This is possibly the number one battle around our house – the rule that gets broken the most. With three boys ages 8, 6 and 6, we got a whole lot of yelling going on. Boys yelling in the backyard. Boys yelling in the front. Boys in the back yard yelling to boys in the front. I’m fairly certain our neighbors hate us. As in, telling all their friends “We have the most UNBELIEVABLY LOUD set of kids next door who routinely ruin our evenings and frighten our pets” hatred of us. Perhaps this would not be such a problem if we lived in the country. Perhaps boys on isolated farms are allowed to yell all day, every day. Who knows. But in normal neighborhoods like ours with homes a normal distance apart, boys are probably appreciated about as much as neighbors with hobbies like roosters. Or tinkering with jet engines.
Generally I make several trips to the back door to deliver increasingly threatening mandates like “No. More. Yelling!” and other brilliant fatherly gems like this. Then I send one or more of them to timeout in their room for yelling. After the timeout is completed and the boys return to the back yard to resume all the yelling, I eventually just sit on the couch and yell as loudly as I can, “STOOOOOOOPPP THE YELLLLLLLING!!!!!!!!!!”
Ironically, this seems to work quite well at times.
Unless you have multiple boys, you may not be aware that boys can even shift gears in their yelling, breaking into a sort of “turbo mode” necessary in emergency situations. This happens frequently when both of our twins are yelling at us at the same moment.
Let’s just pause right there so that you may fully appreciate that last statement, and develop appropriate feelings of sympathy, embarrassment, and concern for us. Ok, thank you. Your feelings are duly noted.
Twin brothers attempting to simultaneously communicate with mom or dad typically results in one or both of them engaging “turbo yelling” mode, which is great fun. This phenomenon consists of one boy, concerned that his yelling at mom is not being heeded or noted, proceeds to increase not only VOLUME to a level that exceeds his brother, but also PITCH.

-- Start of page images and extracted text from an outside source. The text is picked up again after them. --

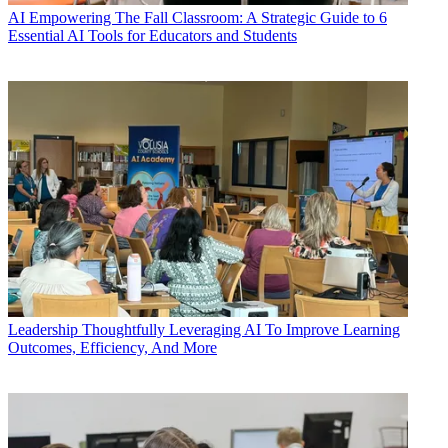
AI
Empowering The Fall Classroom: A Strategic Guide to 6
Essential AI Tools for Educators and Students
Leadership
Thoughtfully Leveraging AI To Improve Learning
Outcomes, Efficiency, And More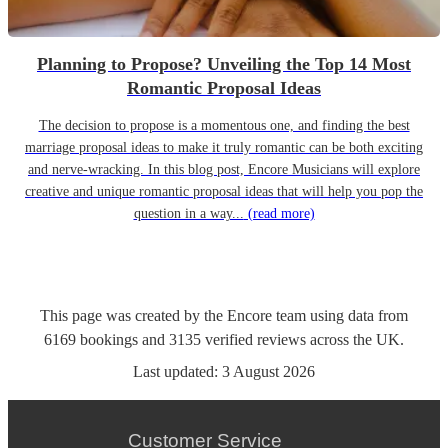
Planning to Propose? Unveiling the Top 14 Most
Romantic Proposal Ideas
The decision to propose is a momentous one, and finding the best
marriage proposal ideas to make it truly romantic can be both exciting
and nerve-wracking. In this blog post, Encore Musicians will explore
creative and unique romantic proposal ideas that will help you pop the
question in a way...
(read more)
This page was created by the Encore team using data from
6169
bookings
and
3135
verified reviews
across the UK.
Last updated:
3 August 2026
Customer Service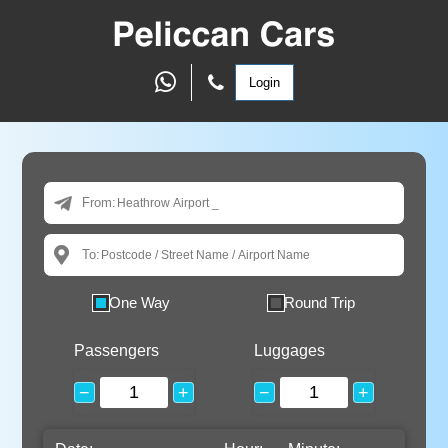
Login
From:
To:
One Way
Round Trip
Passengers
Luggages
−
+
−
+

Our Nathan is the master of turbo yelling. He and Nicholas will bust through the door and begin yelling their urgent updates, usually about who threw whose item of school clothing on the roof or who peed on the side of the house. Nathan can begin a sentence at full volume, but once threatened by the volume of his brother, or any other sibling, can raise volume and pitch at will without ever taking a breath. He’s like an approaching fire truck, sirens getting louder by the second, and moving right up the scale like running your hand up a piano keyboard. By the time they’re done, Nathan is purple, your eardrums are shattered, and small birds and wildlife outside our home have perished. But victory has been claimed. Brother defeated.
Do not mess with boys who have mastered turbo yelling.